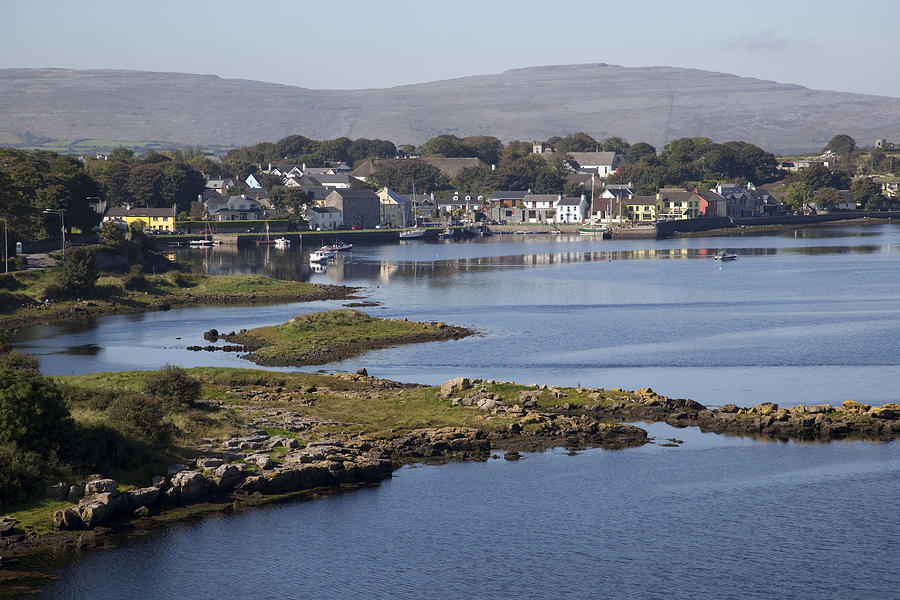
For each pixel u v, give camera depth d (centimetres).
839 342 13825
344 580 6228
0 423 7175
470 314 16975
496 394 10006
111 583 6138
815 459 8412
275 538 6800
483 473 8100
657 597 5975
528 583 6169
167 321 16412
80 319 16700
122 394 9156
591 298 19288
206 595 6028
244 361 12762
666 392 10769
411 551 6625
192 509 7231
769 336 14438
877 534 6812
-.-.-
With the images removed, reproduce all the material above word for word.

● TASK SOLUTION
For each pixel u v, give camera depth d (centimetres).
839 342 13825
344 580 6228
0 423 7175
470 314 16975
496 394 10006
111 583 6138
815 459 8412
275 538 6800
483 473 8100
657 597 5975
528 583 6169
167 321 16412
80 319 16700
122 394 9156
591 298 19288
206 595 6028
244 361 12762
666 392 10769
411 551 6625
192 509 7231
769 336 14438
877 534 6812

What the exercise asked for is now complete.